Molti sarebbero ancora gli spunti di riflessione offerti dal film, ma ai fini della nostra trattazione mi sono soffermato su questi nello specifico. Questo nell’idea di porre l’attenzione sugli elementi simbolici caratterizzanti il mito in grado di ampliare la nostra visione sulla situazione edipica.

Nel contesto dell’ermeneutica junghiana, infatti, questo sottile intreccio, che assume le dinamiche del racconto, esce dai confini personali proiettandosi su una dimensione molto più vasta, in cui padre e madre perdono il loro ruolo specifico e la loro identità sessuale ma rimandano ad elementi del maschile e del femminile molto più ampi, che secondo la dottrina junghiana fanno parte in egual misura sia della psiche maschile che di quella femminile.

Questa attenzione posta da Jung e dalla sua scuola sugli elementi profondi che sottendono i ruoli familiari è oggi più che mai decisiva nel contesto dell’analisi delle nuove forme della famiglia, da quella monoparentale a quella omogenitoriale a quella allargata.

Ricondurre lo sviluppo fisiologico individuale ad un’infatuazione e alla lotta per il possesso dell’amante sarebbe in quest’ottica un po’ troppo superficiale, cogliendo l’eccezione e non la regola: risulta allora decisivo allargare il tiro della nostra indagine, considerando gli aspetti profondi che realmente condizionano il nostro essere umani e il nostro percorso di venuta al mondo.
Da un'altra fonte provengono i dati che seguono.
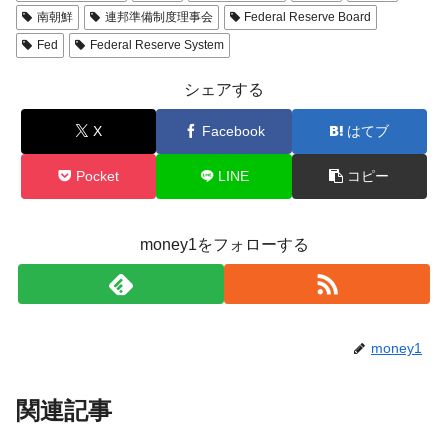
南朝鮮
連邦準備制度理事会
Federal Reserve Board
Fed
Federal Reserve System
シェアする
X
Facebook
はてブ
Pocket
LINE
コピー
money1をフォローする
money1
関連記事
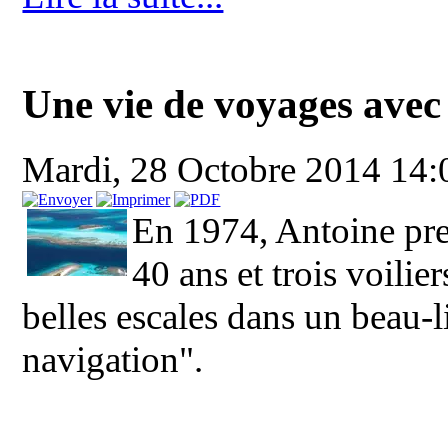
Une vie de voyages avec
Mardi, 28 Octobre 2014 14
En 1974, Antoine pren
40 ans et trois voilie
belles escales dans un beau-
navigation".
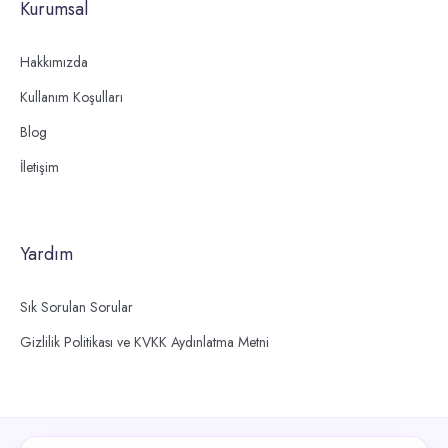
Kurumsal
Hakkımızda
Kullanım Koşulları
Blog
İletişim
Yardım
Sık Sorulan Sorular
Gizlilik Politikası ve KVKK Aydınlatma Metni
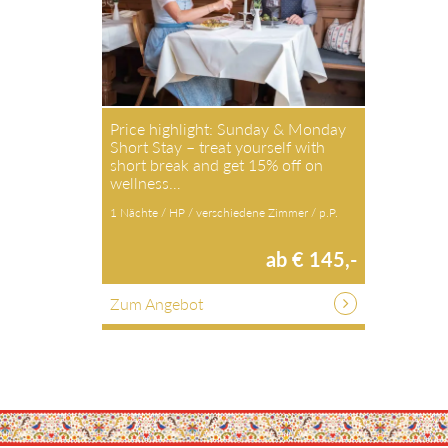
Price highlight: Sunday & Monday
Short Stay – treat yourself with
short break and get 15% off on
wellness…
1 Nächte / HP / verschiedene Zimmer / p.P.
ab € 145,-
Zum Angebot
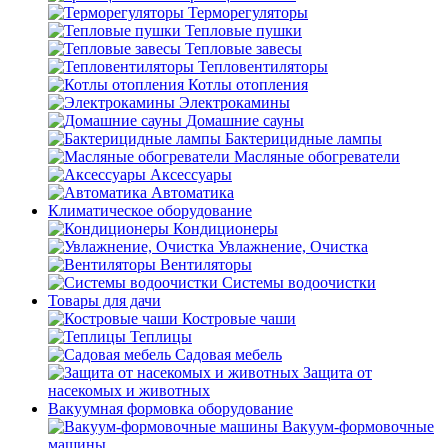
Терморегуляторы
Тепловые пушки
Тепловые завесы
Тепловентиляторы
Котлы отопления
Электрокамины
Домашние сауны
Бактерицидные лампы
Масляные обогреватели
Аксессуары
Автоматика
Климатическое оборудование
Кондиционеры
Увлажнение, Очистка
Вентиляторы
Системы водоочистки
Товары для дачи
Костровые чаши
Теплицы
Садовая мебель
Защита от
насекомых и животных
Вакуумная формовка оборудование
Вакуум-формовочные
машины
L’opera Only god forgives ci fornisce un buon supporto simbolico per cogliere alcuni di questi difficili concetti in maniera intuitiva. Ne consiglio allora la visione qualora si volesse cogliere queste mie suggestioni.

 

BIBLIOGRAFIA

Jung, C. G. “Trasformazioni e simboli della libido.” (1912).

Freud, Sigmund. Totem e tabu. Edizioni Mondadori, 2014.

Erich, Neumann. “Storia delle origini della coscienza.” Astrolabio (1978).

Target, Mary, and Peter Fonagy. “Playing with reality II.” The International journal of psycho-analysis 77.3 (1996): 459.

Bergson, Henri. L’evoluzione creatrice. Bur, 2012.